Orphanage

Orphanage Jokes

Orphan

I made a website for orphans. Unfortunately, it doesn't have a homepage.

Orphan

Why are there only 363 days in an orphan's calendar? They don't have Father's or Mother's Day.

Orphan

Girl: "Come over."

Orphan: "I can't."

Girl: "My parents aren't home ;)"

Orphan: "Oh cool, something we have in common."

Orphan

Why do orphans eat cereal with water? Their dad didn't come back with the milk.

Orphan

Why can't orphans eat a large bag of chips? Because they're family size.

Orphan

I keep getting these letters from this little girl every year on Father's Day. I told the orphanage to stop letting her send these.

Orphan

What do you call an orphan taking a picture with it's family?

A self-fie.

Baby

I don't get this. Why is it I go to an orphanage and all of a sudden they said I used to be the cutest baby there?

Kid

There was a kid crying. I asked him where his parents were. He cried more. Orphanages are really fun to work at.

Water

They found water on Mars. Mars:1 Africa:0

What do you get when you put a suicide bomber in a wheel chair? An RC-XD.

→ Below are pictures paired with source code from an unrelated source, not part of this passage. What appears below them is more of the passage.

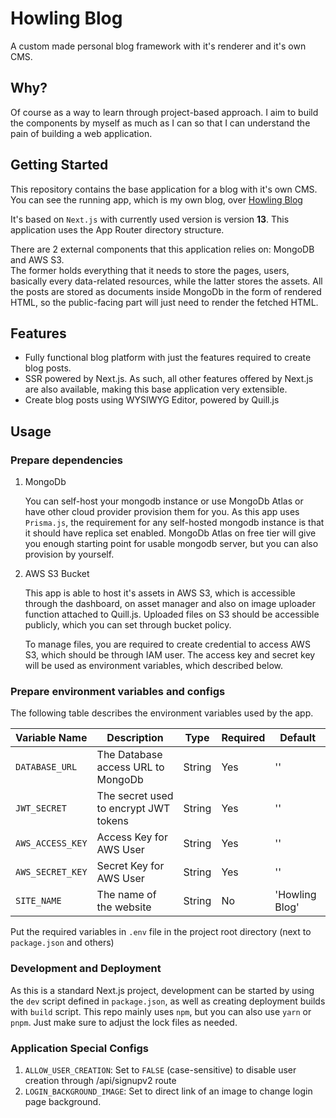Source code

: # Howling Blog

A custom made personal blog framework with it's renderer and it's own CMS.

## Why?

Of course as a way to learn through project-based approach. I aim to build the components by myself as much as I can so that I can understand the pain of building a web application.

## Getting Started

This repository contains the base application for a blog with it's own CMS. You can see the running app, which is my own blog, over [Howling Blog](https://blog.howlingmoon.dev)

It's based on `Next.js` with currently used version is version **13**. This application uses the App Router directory structure.

There are 2 external components that this application relies on: MongoDB and AWS S3.  
The former holds everything that it needs to store the pages, users, basically every data-related resources, while the latter stores the assets. All the posts are stored as documents inside MongoDb in the form of rendered HTML, so the public-facing part will just need to render the fetched HTML.

## Features

- Fully functional blog platform with just the features required to create blog posts.
- SSR powered by Next.js. As such, all other features offered by Next.js are also available, making this base application very extensible.
- Create blog posts using WYSIWYG Editor, powered by Quill.js

## Usage

### Prepare dependencies

1. MongoDb

   You can self-host your mongodb instance or use MongoDb Atlas or have other cloud provider provision them for you. As this app uses `Prisma.js`, the requirement for any self-hosted mongodb instance is that it should have replica set enabled. MongoDb Atlas on free tier will give you enough starting point for usable mongodb server, but you can also provision by yourself.

2. AWS S3 Bucket

   This app is able to host it's assets in AWS S3, which is accessible through the dashboard, on asset manager and also on image uploader function attached to Quill.js. Uploaded files on S3 should be accessible publicly, which you can set through bucket policy.

   To manage files, you are required to create credential to access AWS S3, which should be through IAM user. The access key and secret key will be used as environment variables, which described below.

### Prepare environment variables and configs

The following table describes the environment variables used by the app.

| Variable Name    | Description                           | Type   | Required | Default        |
| ---------------- | ------------------------------------- | ------ | -------- | -------------- |
| `DATABASE_URL`   | The Database access URL to MongoDb    | String | Yes      | ''             |
| `JWT_SECRET`     | The secret used to encrypt JWT tokens | String | Yes      | ''             |
| `AWS_ACCESS_KEY` | Access Key for AWS User               | String | Yes      | ''             |
| `AWS_SECRET_KEY` | Secret Key for AWS User               | String | Yes      | ''             |
| `SITE_NAME`      | The name of the website               | String | No       | 'Howling Blog' |

Put the required variables in `.env` file in the project root directory (next to `package.json` and others)

### Development and Deployment

As this is a standard Next.js project, development can be started by using the `dev` script defined in `package.json`, as well as creating deployment builds with `build` script. This repo mainly uses `npm`, but you can also use `yarn` or `pnpm`. Just make sure to adjust the lock files as needed.

### Application Special Configs

1. `ALLOW_USER_CREATION`: Set to `FALSE` (case-sensitive) to disable user creation through /api/signupv2 route
2. `LOGIN_BACKGROUND_IMAGE`: Set to direct link of an image to change login page background.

What is the difference between an apple and an orphan? Orphans don't get picked.

Orphan

Why can’t orphans say "I’m in the ghetto?" Because they can’t say "I’m in a home."

Orphan

Q: Why can't orphans be on a football team?

A: Because they won't know where to go on a home game.

Kid

Why can’t kids at an orphanage play hide and seek?

Because no one’s looking for them.

Orphan

I saw a kid on the side of the road covered in rags and asked if he was an orphan. He said, "What gave me away?" I said, "Your parents."

Parent

Parents: "I'm taking your toys to the orphanage." Kid: "Why?" Parents: "So you don't get bored there."